[Saved entries]
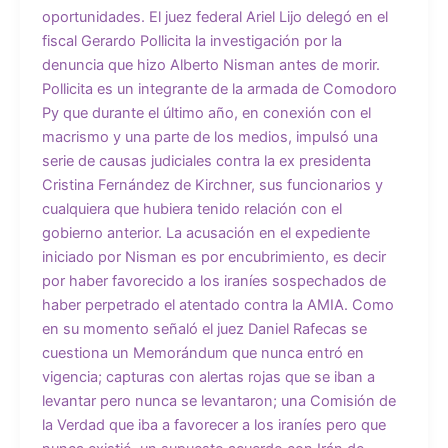
oportunidades. El juez federal Ariel Lijo delegó en el
fiscal Gerardo Pollicita la investigación por la
denuncia que hizo Alberto Nisman antes de morir.
Pollicita es un integrante de la armada de Comodoro
Py que durante el último año, en conexión con el
macrismo y una parte de los medios, impulsó una
serie de causas judiciales contra la ex presidenta
Cristina Fernández de Kirchner, sus funcionarios y
cualquiera que hubiera tenido relación con el
gobierno anterior. La acusación en el expediente
iniciado por Nisman es por encubrimiento, es decir
por haber favorecido a los iraníes sospechados de
haber perpetrado el atentado contra la AMIA. Como
en su momento señaló el juez Daniel Rafecas se
cuestiona un Memorándum que nunca entró en
vigencia; capturas con alertas rojas que se iban a
levantar pero nunca se levantaron; una Comisión de
la Verdad que iba a favorecer a los iraníes pero que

*EXERCISE AIM*:
Return every line of text in the listing above without any change, leaving out the pictures.

*SOLVED EXERCISE*:
oportunidades. El juez federal Ariel Lijo delegó en el
fiscal Gerardo Pollicita la investigación por la
denuncia que hizo Alberto Nisman antes de morir.
Pollicita es un integrante de la armada de Comodoro
Py que durante el último año, en conexión con el
macrismo y una parte de los medios, impulsó una
serie de causas judiciales contra la ex presidenta
Cristina Fernández de Kirchner, sus funcionarios y
cualquiera que hubiera tenido relación con el
gobierno anterior. La acusación en el expediente
iniciado por Nisman es por encubrimiento, es decir
por haber favorecido a los iraníes sospechados de
haber perpetrado el atentado contra la AMIA. Como
en su momento señaló el juez Daniel Rafecas se
cuestiona un Memorándum que nunca entró en
vigencia; capturas con alertas rojas que se iban a
levantar pero nunca se levantaron; una Comisión de
la Verdad que iba a favorecer a los iraníes pero que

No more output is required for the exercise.